(STUDY TEXT begins)
I don't cheat and today I have just shy of 100,000 steps and I am a regular person and I still have half a day left!


How is this real without being on a treadmill for 10+ hours, or having a job where you walk all day long (e.g. delivering the mail), or you are getting tons of false steps from moving arm (wrist tracker)? 

 

Here is my personal step math.... When walking fast, around 14 minutes per mile (over 4.25 miles every hour), I get say 9000 steps. Maybe 10,000 steps if I focus on taking smaller steps. Half a day is 12 hours - so walking fast (jogging pace for some) for 12 hours with a couple of short breaks would give me roughly 100,000 steps. In my office I can pace around on conference calls and log 4000-6000 steps an hour. Over 16 hours pacing my office to bag 100,000 real steps. Again those are real steps, no false steps from moving my arm or driving on bumpy roads and getting false steps.
(STUDY TEXT ends)
(MATERIAL SUPPLIED begins)
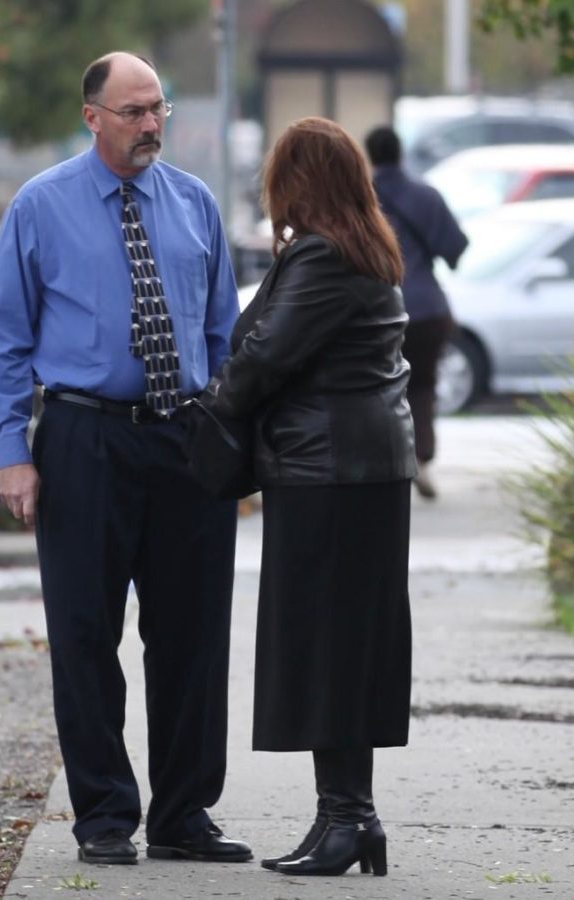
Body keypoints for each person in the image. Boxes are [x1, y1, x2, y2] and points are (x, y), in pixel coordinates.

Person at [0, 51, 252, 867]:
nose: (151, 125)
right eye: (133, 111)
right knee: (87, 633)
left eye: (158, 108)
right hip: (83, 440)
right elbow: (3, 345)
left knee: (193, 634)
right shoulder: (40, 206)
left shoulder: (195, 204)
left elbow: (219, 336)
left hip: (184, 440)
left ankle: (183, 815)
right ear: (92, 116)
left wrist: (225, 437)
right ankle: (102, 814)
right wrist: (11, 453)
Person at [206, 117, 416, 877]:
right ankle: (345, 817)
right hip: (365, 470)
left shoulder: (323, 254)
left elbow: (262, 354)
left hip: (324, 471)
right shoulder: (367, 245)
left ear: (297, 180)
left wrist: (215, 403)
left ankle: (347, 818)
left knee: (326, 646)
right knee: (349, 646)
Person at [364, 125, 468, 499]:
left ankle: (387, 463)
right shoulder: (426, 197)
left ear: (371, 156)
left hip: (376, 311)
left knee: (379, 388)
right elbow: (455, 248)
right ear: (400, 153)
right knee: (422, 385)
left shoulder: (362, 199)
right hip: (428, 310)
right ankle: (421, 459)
(MATERIAL SUPPLIED ends)
* [WHAT YOU HAVE TO DO]
Reproduce the post about daily step counts word for word, from start to finish. You won't need the data for this.

* [RESPONSE]
I don't cheat and today I have just shy of 100,000 steps and I am a regular person and I still have half a day left!


How is this real without being on a treadmill for 10+ hours, or having a job where you walk all day long (e.g. delivering the mail), or you are getting tons of false steps from moving arm (wrist tracker)? 

 

Here is my personal step math.... When walking fast, around 14 minutes per mile (over 4.25 miles every hour), I get say 9000 steps. Maybe 10,000 steps if I focus on taking smaller steps. Half a day is 12 hours - so walking fast (jogging pace for some) for 12 hours with a couple of short breaks would give me roughly 100,000 steps. In my office I can pace around on conference calls and log 4000-6000 steps an hour. Over 16 hours pacing my office to bag 100,000 real steps. Again those are real steps, no false steps from moving my arm or driving on bumpy roads and getting false steps.